In an early routine, comedian George Carlin’s Hippy Dippy Weatherman would report that radar was picking up the approach of showers.
And then add that radar was also picking up the approach of incoming Russian missiles. “So don’t sweat the showers,” Carlin’s weatherman would advise.
We cannot fairly equate the recent town and county elections to the approach of Carlin’s showers. The issues of county corruption, a grossly dysfunctional assessment system and county finances are too important to dismiss.
But we can safely say that the tax plan presented by Republicans in the House and Senate – with President Trump’s support – is the economic equivalent of the Russian missiles headed toward Long Island.
The different plans presented by the House and Senate would be bad for the country, requiring the poor and the middle class to pay for tax cuts to corporations and the very rich and in the Senate’s case making changes that would result in 13 million people losing their health insurance. It would also raise the deficit by $1.5 trillion.
But a key part of each bill – the elimination of state and local tax deductions – would fall heaviest on states such as California and New York, blue states with higher taxes, with Long Island serving as the poster boy for bad impacts.
The House version is very bad, eliminating deductions for state and local taxes on federal returns, except for property taxes up to $10,000. The Senate version is worse, eliminating the state and local tax deductions entirely.
This is not an argument being made by representatives on one side of the aisle – at least on Long Island.
Reps. Thomas Suozzi, a Democrat, and Peter King, a Republican, said the Senate’s version will cost Long Islanders $2.5 billion annually.
That is $2.5 billion less for Long Islanders to spend on homes, cars, dinners or any other purchases that drive Long Island’s economy.
King, a former Nassau County comptroller, put it more bluntly. He said the proposal would “screw” New York.
Suozzi called the bill “devastating” for Long Island. Suozzi’s district has more than 250,000 families that use the state and local tax deduction, the most in the nation.

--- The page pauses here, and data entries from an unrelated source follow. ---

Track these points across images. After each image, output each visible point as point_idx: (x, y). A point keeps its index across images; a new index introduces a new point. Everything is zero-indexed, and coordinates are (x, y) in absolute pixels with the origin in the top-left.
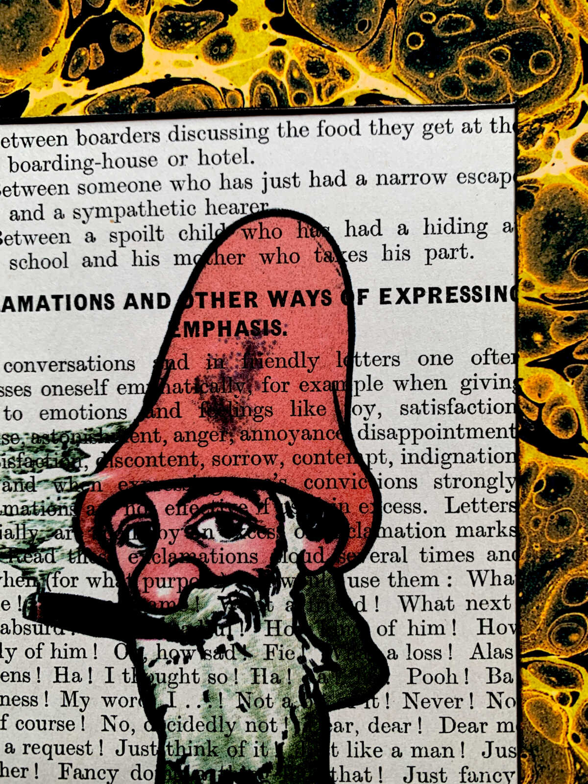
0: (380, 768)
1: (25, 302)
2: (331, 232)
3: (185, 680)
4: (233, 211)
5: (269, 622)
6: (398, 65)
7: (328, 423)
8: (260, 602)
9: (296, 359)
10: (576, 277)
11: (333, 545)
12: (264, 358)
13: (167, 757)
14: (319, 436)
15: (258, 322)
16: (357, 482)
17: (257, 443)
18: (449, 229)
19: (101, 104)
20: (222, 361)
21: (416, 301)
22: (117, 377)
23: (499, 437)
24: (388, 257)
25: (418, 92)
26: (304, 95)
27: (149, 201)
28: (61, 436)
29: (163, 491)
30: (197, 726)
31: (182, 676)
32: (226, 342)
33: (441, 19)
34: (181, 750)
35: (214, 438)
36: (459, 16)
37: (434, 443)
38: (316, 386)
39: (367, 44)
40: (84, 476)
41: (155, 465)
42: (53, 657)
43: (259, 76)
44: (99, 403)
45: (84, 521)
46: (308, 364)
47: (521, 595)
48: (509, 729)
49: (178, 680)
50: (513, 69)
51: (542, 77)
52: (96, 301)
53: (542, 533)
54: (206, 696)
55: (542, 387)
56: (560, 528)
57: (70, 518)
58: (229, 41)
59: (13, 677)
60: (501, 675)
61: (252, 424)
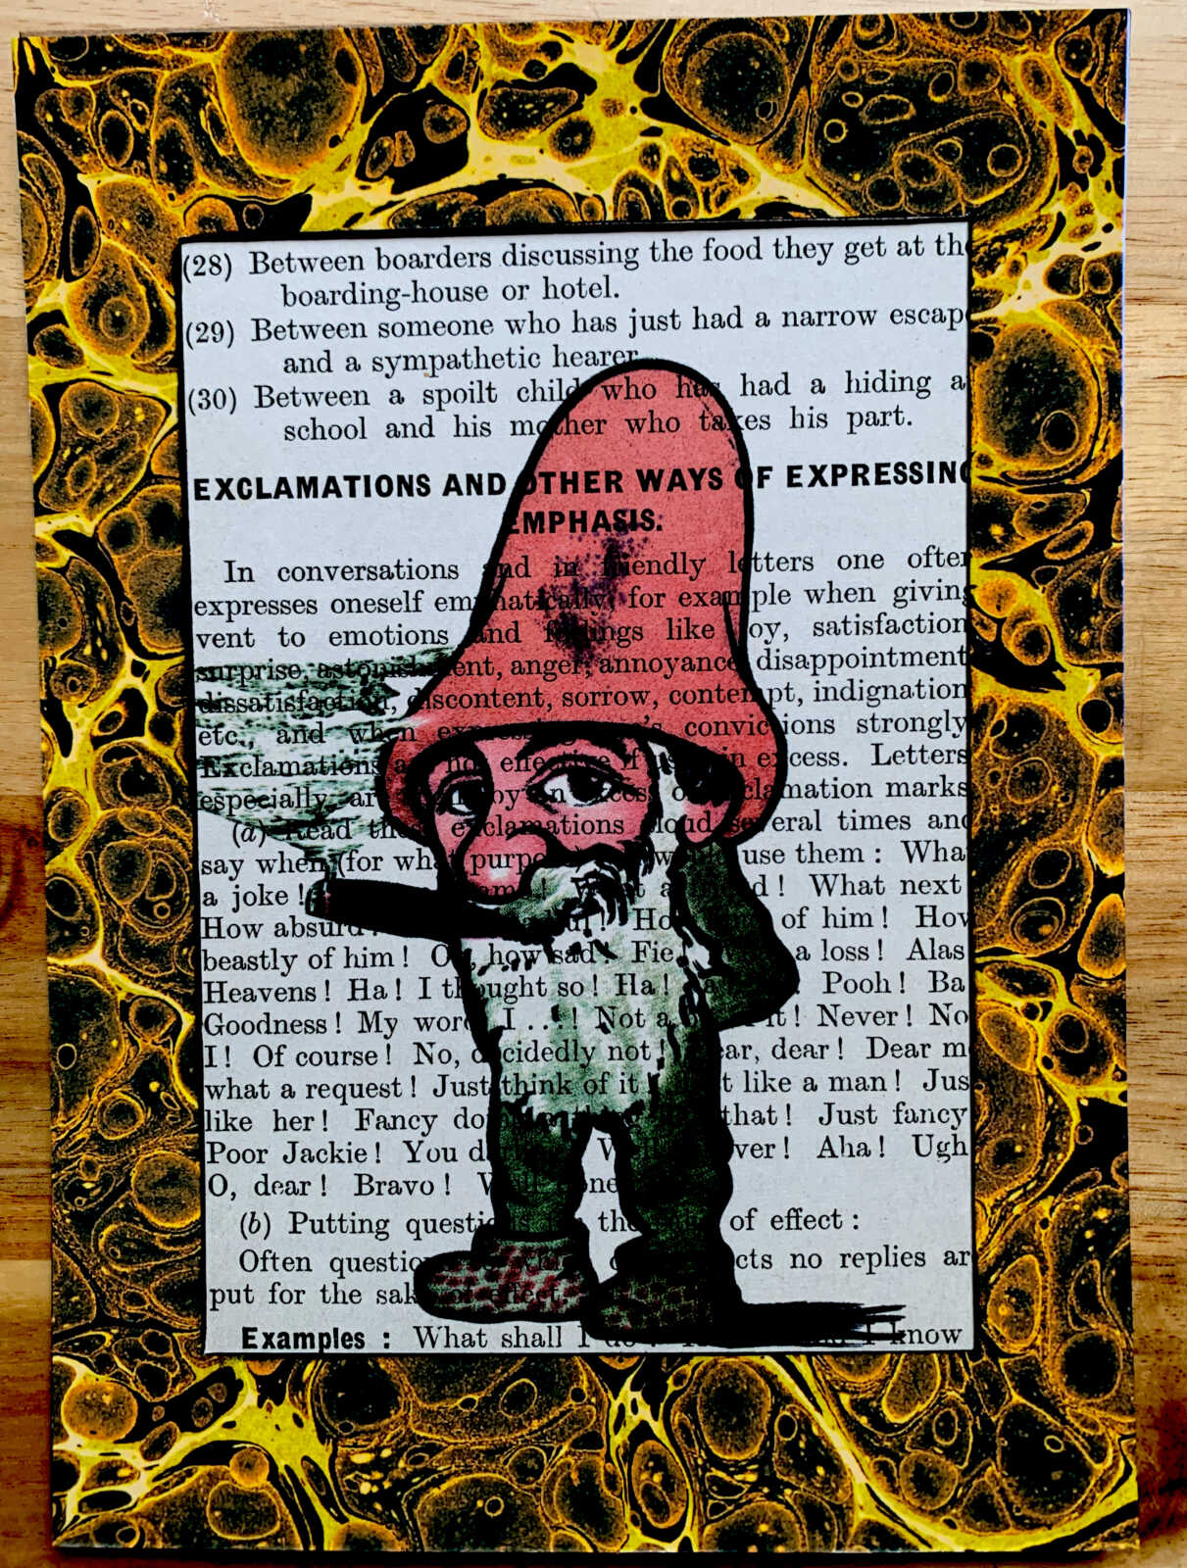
0: (788, 1106)
1: (307, 486)
3: (527, 991)
4: (591, 362)
5: (639, 911)
6: (812, 163)
7: (717, 647)
8: (627, 884)
9: (675, 562)
10: (1048, 448)
11: (723, 809)
12: (631, 561)
13: (504, 1097)
14: (705, 666)
15: (623, 512)
16: (755, 725)
17: (622, 677)
18: (879, 385)
19: (411, 213)
20: (575, 565)
21: (835, 483)
22: (434, 588)
23: (944, 664)
24: (798, 424)
25: (839, 200)
26: (686, 204)
27: (477, 348)
28: (360, 667)
29: (497, 740)
30: (543, 1054)
31: (523, 986)
32: (580, 539)
33: (871, 102)
34: (522, 1087)
35: (565, 670)
36: (894, 97)
37: (858, 673)
38: (701, 599)
39: (771, 135)
40: (391, 720)
41: (487, 706)
42: (348, 966)
43: (626, 177)
44: (411, 622)
45: (391, 781)
46: (691, 569)
47: (974, 873)
48: (959, 1052)
49: (518, 992)
50: (965, 168)
51: (1005, 181)
52: (405, 485)
53: (1004, 794)
54: (556, 1014)
55: (1002, 597)
56: (1027, 784)
57: (371, 778)
58: (585, 129)
59: (293, 994)
60: (949, 981)
61: (614, 651)
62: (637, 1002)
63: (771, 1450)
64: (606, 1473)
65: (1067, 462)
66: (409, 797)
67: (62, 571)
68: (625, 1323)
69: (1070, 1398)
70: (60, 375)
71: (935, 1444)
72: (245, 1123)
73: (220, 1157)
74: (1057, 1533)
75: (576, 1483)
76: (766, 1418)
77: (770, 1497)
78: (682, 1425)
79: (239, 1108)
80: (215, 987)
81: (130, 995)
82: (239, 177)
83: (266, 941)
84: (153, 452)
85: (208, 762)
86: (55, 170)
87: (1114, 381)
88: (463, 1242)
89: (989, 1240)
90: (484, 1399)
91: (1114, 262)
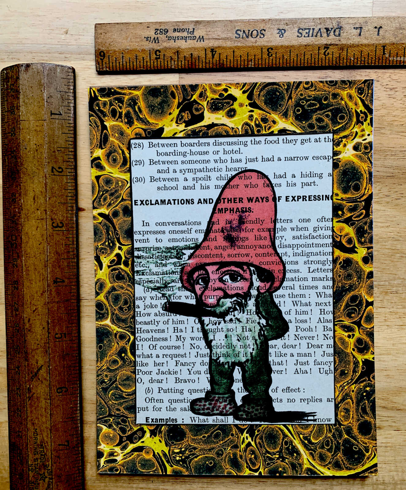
0: (286, 361)
1: (163, 202)
2: (269, 177)
3: (219, 331)
4: (235, 170)
5: (247, 310)
6: (293, 119)
7: (268, 242)
8: (244, 303)
9: (256, 221)
10: (353, 191)
11: (269, 284)
12: (245, 220)
13: (213, 358)
14: (264, 247)
15: (243, 208)
16: (278, 262)
17: (243, 250)
18: (309, 175)
19: (190, 132)
20: (231, 221)
21: (298, 201)
22: (195, 227)
23: (326, 247)
24: (288, 185)
25: (299, 128)
26: (260, 130)
27: (206, 167)
28: (176, 248)
29: (211, 266)
30: (223, 347)
31: (218, 329)
32: (232, 215)
33: (308, 103)
34: (217, 355)
35: (228, 248)
36: (314, 102)
37: (304, 249)
38: (263, 230)
39: (282, 112)
40: (184, 261)
41: (208, 257)
42: (173, 324)
43: (244, 123)
44: (189, 236)
45: (184, 277)
46: (261, 222)
47: (334, 301)
48: (331, 347)
49: (216, 331)
50: (332, 120)
51: (342, 123)
52: (188, 201)
53: (342, 280)
54: (226, 336)
55: (341, 230)
56: (348, 278)
57: (179, 276)
58: (234, 111)
59: (159, 331)
60: (328, 328)
61: (241, 243)
62: (247, 334)
63: (282, 449)
64: (240, 455)
65: (358, 195)
66: (188, 281)
67: (100, 223)
68: (244, 416)
69: (360, 436)
70: (99, 173)
71: (325, 448)
72: (147, 364)
73: (140, 373)
74: (356, 471)
75: (232, 457)
76: (281, 441)
77: (282, 461)
78: (259, 443)
79: (145, 361)
80: (139, 329)
81: (117, 331)
82: (146, 123)
83: (152, 317)
84: (124, 193)
85: (138, 272)
86: (99, 121)
87: (370, 174)
88: (203, 395)
89: (338, 396)
90: (208, 436)
91: (370, 143)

Gov. Andrew Cuomo said the end of the state and local tax deduction would ratchet up federal taxes and drive away wealthy New Yorkers, forcing the state to make up lost revenue by raising taxes on less wealthy taxpayers.
Mick Mulvaney, a former South Carolina congressman and Trump’s budget director, put the blame squarely on New York for the economic damage it expects for having high taxes.
Cuomo responded by noting that New York sends $48 billion to Washington, making it the No. 1 donor state in the nation, while King cited a Tax Foundation report that said South Carolina gets back $1.35 for every federal tax dollar it sends to Washington, but New York gets a return of 79 cents on each dollar.
“The fact is that states like South Carolina are living off New York,” King said. “Is that fair?”
Fair or not, Long Islanders need to consider what life here will be like if a tax plan along the lines being considered by either the House or Senate is approved and the deduction for state and local taxes is reduced or eliminated – a possibility called likely by Suozzi and King.
The first impact faced by Long island is the loss of spending power. The state Department of Taxation and Finance found that nearly 950,000 Long Islanders would be hurt financially by the change.
That impact could be expected to be seen in sales tax revenues and fees for things like real estate sales.
A second impact could be expected in government spending, both state and local, beginning with schools.
School spending represents about two-thirds of the property tax paid by Nassau residents and budgets must be approved by voters each year.
What happens to voters when they can no longer deduct their school taxes from their federal returns? We can expect at least some of them to vote no on school budgets.
School districts could pare back their budgets, possibly sacrificing some of the quality that has drawn so any residents to their homes. Or school districts could take their chances at the polls.
One would expect that there will additional pressure to take a look at reducing the cost of government on Long Island in general with consolidation of governments getting a closer look.
Having government close to voters is nice, but the tax changes may make this an unaffordable luxury.
Much of this is hard to predict.
But one thing seems certain: if a tax plan along the lines now proposed is approved Long Island will never be the same.